## [SOURCE]
— BEGIN —
Star Trek: The Next Generation: "Home Soil"/"Coming Of Age"/"Heart Of Glory"

Star Trek: The Next Generation: "Home Soil"/"Coming Of Age"/"Heart Of Glory"

"Home Soil"

I never did well in science class. I got by, and it wasn't until I took Physics my senior year of high school that my grades started to truly suck, but I've always been more of a broad strokes kind of guy. Science requires patience, logic, and a meticulous attention to detail, while I'm hyper, intuitive (which means I jump to conclusions and never show my work), and lucky if I spell "meticulous" right, as anyone who's read these self-edited recaps can tell you. What I'm getting at is, while I love reading science fiction, I'm not clever enough to be able to tell you if a concept is absurd or practical. If it works in the context of the story, that's good enough for me.

I think "Home Soil" works, and works well, and it's a terrific example of a kind of story that the TOS never really delved into: hard sci-fi. It's called "hard" (heh) because it takes existing knowledge and projects only slightly outwards from it, instead of just throwing in a few words like "space" and "lasers" to make it all seem technological. Kirk's Enterprise ran into all sorts of aliens and oddities, but while it did make overtures to more grounded writing, you never got the impression any of the writers on the show did serious research before putting plots together. (That sounds like an insult, but it isn't. There were a lot of very smart writers on TOS; it's more that the direction of the series meant stressing emotional highs over intellectual ones.) Take "Devil In The Dark," "Home Soil"'s closest TOS analog. The silicon-based life-form, the miners, and the development that the "monster" is just trying to protect its young are all things that fit into our concept of how life works. The "devil" is designed to look dangerous and frightening, and apart from its ability to consume rock, it's still identifiably animal. The miners didn't realize they were murdering its young, but they did know they were looking at a living creature when they stumbled across Mama.

"Home Soil"'s crystal behaves in much the same way as the horta did, attacking invading human's in response to an unintentional threat, and that threat once again stems from a human difficulty in conceiving of life that isn't immediately comparable to ourselves. The difference here is that "Soil" goes to greater lengths than "Dark" to make the "monster" as striking as possible without sacrificing the plausibility of its design. This makes it less exciting as a creature, but more intriguing as an idea, and gives TNG yet another route to distinguish from its predecessor.

Picard and company pay a visit to Velara III, a planet currently inhabited by a small group of terraformers (really, really small; either the process is largely automated, or the Enterprise caught them around break week). Kurt Mandl, head of the group, is polite but brusque, and Troi senses "deliberate concealment" from him as to events on the planet. Once we find out the situation later in the episode, this "concealment" seems like an attempt at injecting mystery that doesn't really pan out. While Mandl has some suspicions about the real natives of Velara, he doesn't seem to know enough to be as paranoid as he clearly is here.

Picard sends down an away team, and everybody gets a lecture on the terraforming process from Luisa Kim, the group's lone female scientist and the one who doesn't have a strong grasp of "numbers," I guess because she's a girl and all. (It's a small thing, but when you have a group of four people working on a what must be a costly and important project, why not just hire somebody who gets the big picture and understands fractions?) The lecture is a bit like walking through an exhibit at the Boston Museum of Science, so I had trouble paying attention and my feet hurt after a couple minutes. Even in its best episodes, TNG still has a problem staying on topic. Again, though, there's that grounding in fact that means when things get weird, we've got a foundation to stand on.
— END —
## [ROWS]
— BEGIN —
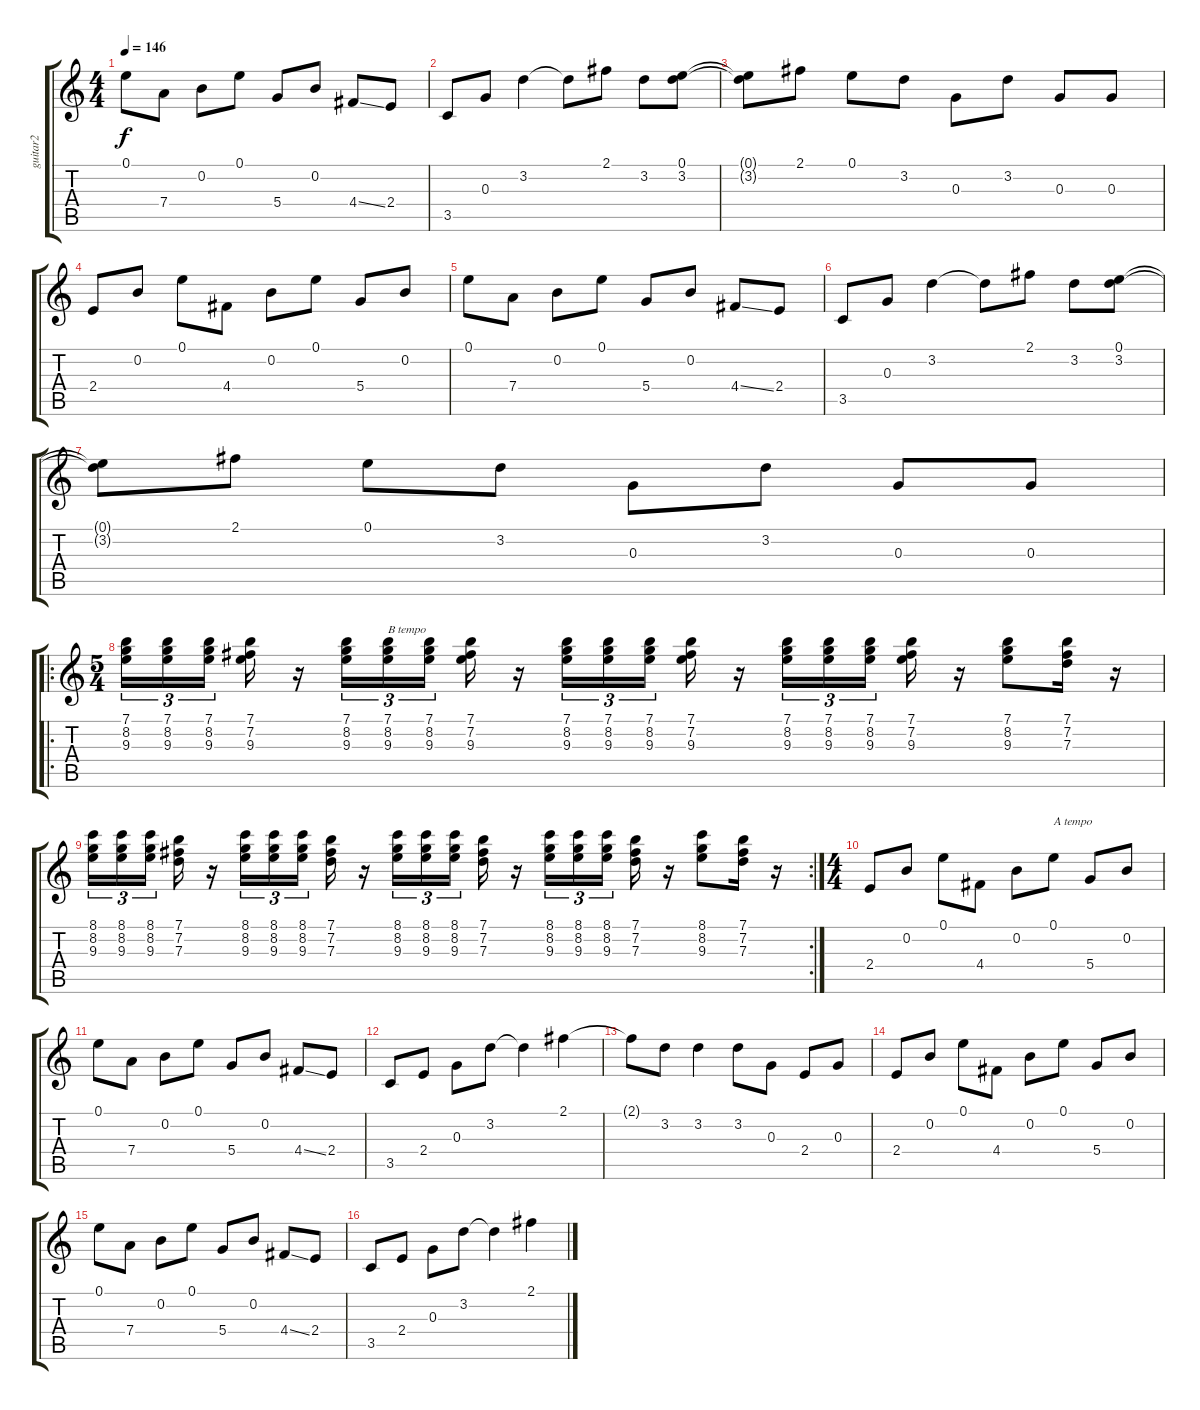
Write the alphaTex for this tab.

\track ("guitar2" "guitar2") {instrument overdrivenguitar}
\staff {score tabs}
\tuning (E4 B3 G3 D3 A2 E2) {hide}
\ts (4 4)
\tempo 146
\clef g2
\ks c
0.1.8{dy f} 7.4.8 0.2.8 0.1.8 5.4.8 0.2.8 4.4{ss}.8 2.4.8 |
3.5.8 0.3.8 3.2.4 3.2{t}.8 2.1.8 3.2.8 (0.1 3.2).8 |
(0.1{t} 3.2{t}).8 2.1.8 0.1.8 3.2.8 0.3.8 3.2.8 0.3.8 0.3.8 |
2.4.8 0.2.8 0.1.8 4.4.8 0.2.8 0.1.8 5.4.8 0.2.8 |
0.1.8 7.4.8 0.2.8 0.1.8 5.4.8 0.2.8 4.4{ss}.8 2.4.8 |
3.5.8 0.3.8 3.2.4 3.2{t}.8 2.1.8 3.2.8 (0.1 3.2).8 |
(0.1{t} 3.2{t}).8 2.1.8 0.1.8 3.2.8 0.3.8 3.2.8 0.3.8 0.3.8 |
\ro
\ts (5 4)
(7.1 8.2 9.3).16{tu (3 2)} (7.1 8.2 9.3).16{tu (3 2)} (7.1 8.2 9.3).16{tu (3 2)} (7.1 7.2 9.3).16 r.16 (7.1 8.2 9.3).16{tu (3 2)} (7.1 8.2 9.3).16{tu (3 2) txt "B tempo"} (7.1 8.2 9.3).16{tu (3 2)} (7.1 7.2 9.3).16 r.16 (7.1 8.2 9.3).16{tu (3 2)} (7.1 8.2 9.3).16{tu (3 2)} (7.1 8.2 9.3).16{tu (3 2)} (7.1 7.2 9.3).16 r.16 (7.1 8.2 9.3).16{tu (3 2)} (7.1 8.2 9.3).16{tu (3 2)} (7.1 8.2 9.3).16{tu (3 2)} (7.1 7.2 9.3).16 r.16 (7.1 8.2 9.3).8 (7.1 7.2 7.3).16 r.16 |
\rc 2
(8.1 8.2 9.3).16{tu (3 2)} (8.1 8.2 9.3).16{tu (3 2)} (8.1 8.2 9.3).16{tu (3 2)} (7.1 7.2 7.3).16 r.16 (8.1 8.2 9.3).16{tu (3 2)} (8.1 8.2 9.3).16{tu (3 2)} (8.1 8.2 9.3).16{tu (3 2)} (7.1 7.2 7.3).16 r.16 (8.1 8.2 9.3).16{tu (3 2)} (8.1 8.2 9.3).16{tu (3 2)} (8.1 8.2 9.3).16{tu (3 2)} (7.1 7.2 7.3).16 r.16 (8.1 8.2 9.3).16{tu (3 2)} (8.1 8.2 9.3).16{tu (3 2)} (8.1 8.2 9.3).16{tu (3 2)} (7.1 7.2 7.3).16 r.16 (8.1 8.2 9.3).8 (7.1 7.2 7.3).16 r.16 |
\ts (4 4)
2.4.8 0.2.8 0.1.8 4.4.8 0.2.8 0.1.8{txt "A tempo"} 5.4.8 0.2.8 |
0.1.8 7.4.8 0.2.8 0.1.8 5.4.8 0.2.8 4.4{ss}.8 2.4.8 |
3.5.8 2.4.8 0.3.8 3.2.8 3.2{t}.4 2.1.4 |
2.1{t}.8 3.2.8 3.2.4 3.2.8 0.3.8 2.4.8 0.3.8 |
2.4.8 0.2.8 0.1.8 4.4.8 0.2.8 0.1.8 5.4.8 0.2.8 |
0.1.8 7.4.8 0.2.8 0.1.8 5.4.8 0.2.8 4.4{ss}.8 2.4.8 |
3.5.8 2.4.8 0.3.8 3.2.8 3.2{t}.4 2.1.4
— END —
— BEGIN —
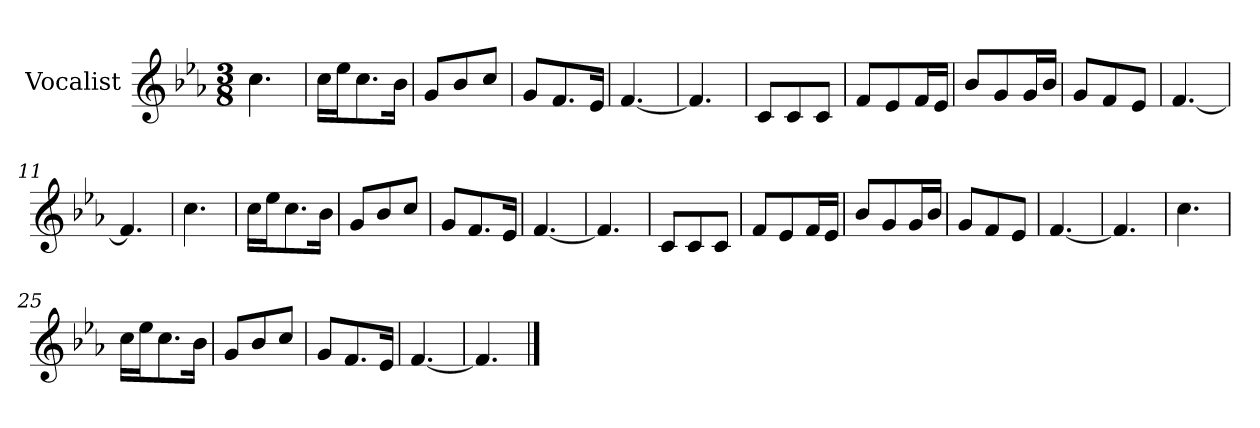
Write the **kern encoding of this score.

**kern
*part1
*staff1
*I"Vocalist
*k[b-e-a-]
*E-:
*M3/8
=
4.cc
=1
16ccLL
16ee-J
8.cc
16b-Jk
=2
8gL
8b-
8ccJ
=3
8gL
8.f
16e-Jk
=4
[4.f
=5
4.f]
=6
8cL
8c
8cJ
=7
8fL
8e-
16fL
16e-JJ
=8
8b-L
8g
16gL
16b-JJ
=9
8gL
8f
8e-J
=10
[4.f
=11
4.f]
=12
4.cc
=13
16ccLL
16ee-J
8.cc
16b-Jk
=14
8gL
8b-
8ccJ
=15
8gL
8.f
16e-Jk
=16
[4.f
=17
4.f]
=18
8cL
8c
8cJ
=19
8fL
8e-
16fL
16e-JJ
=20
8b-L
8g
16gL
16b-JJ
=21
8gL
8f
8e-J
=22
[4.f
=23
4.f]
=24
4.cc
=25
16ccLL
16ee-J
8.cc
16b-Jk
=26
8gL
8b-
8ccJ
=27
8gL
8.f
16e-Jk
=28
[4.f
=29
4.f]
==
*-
— END —
## [EXERCISE SET]
#1 Return the passage of the Star Trek episode review from "Picard sends down" to "to stand on.", copied word for word.
#2 Resume the Star Trek episode review where it leaves off, picking up after its final sentence.

## [FINAL RESULTS]
#1
Picard sends down an away team, and everybody gets a lecture on the terraforming process from Luisa Kim, the group's lone female scientist and the one who doesn't have a strong grasp of "numbers," I guess because she's a girl and all. (It's a small thing, but when you have a group of four people working on a what must be a costly and important project, why not just hire somebody who gets the big picture and understands fractions?) The lecture is a bit like walking through an exhibit at the Boston Museum of Science, so I had trouble paying attention and my feet hurt after a couple minutes. Even in its best episodes, TNG still has a problem staying on topic. Again, though, there's that grounding in fact that means when things get weird, we've got a foundation to stand on.

#2
The weirdness first hits when a hydraulic laser kills a member of the terraforming crew. There's a great scene here when Data and Geordi investigate the problem, and Data has to outwit the laser on his own, and because he's a bad-ass robot and everything, he manages it just fine. While investigating, the pair discovers a shiny Thing that's giving off strange light patterns. They beam Thing 1 up to the Enterprise for study, and that's when the situation becomes even more complicated. Thing 1 is a non-carbon-based lifeform. In the process of making the planet habitable for humans, the terraformers have been inadvertently creating great swaths of destruction through locals they didn't realize where there.

While Thing 1 multiplies and eventually manages to communicate with Picard (the Things are not pleased, and refer to humans as "ugly giant bags of mostly water"), up until the actual communication, this is the sort of escalating threat you'd expect to see in an early Michael Crichton novel like The Andromeda Strain. It's not what you'd call "sexy," in that the threat is basically a bunch of small shiny objects that eventually coalesce into a medium-sized glowing crystal you could probably pick up at Spencer's Gifts. But it's thoughtful, and the tension comes not from smart people making stupid decisions, but from a situation that escalates in unpredictable ways.

The terraformers themselves are broadly drawn. Luisa is pleasant, but very weepy, (hilariously, when Picard is trying to figure out what everyone knows, Troi tells Riker to go James Bond on Luisa because he'd have a better chance getting info out of her) and the biggest impression we get off Bjorn comes from his haircut. The guy looks like he just stepped out of an Italian Road Warrior knock-off. Mandl is an authoritarian ass, which does give us the chance to watch Picard put somebody in their place, but once the actual nature of the threat is discovered, the miners are sidelined.

The only problem with hard sci-fi is that it can end up, well, a little on the dry side. Which makes it ideal for a regular series like TNG, because we already have an emotional investment in the characters. The idea that the new life form would be able to communicate so clearly with humans, universal translator or no, is something of a cheat, and the pacing isn't as tight as it could've been. Still, this one's a winner, because it takes its concept seriously from beginning to end, and because it doesn't shortcut too badly to a resolution. For all the Up With People boosterism the show displays, it's necessary to get the occasional reminder that humans can still screw up big time, and often when they're operating with the best of intentions.

Grade: B+

"Coming of Age"

Now here's something you never would've seen on TOS: a stop-and-smell-the-roses episode whose two major plots don't ever connect. Even more surprising, one of those plots is simply there to pique our interest, as it won't be resolved till much later in the season. That's right, "Age" has the first example of that most treacherous and wonderful of television stand-bys: the introduction of the serial narrative. Subtle or not, even if it's only relevant for a couple episodes (which is a let-down we'll discuss at another time), here we have TNG trying to walk on its own, and if the first steps are clumsy ones, there's still cause for excitement.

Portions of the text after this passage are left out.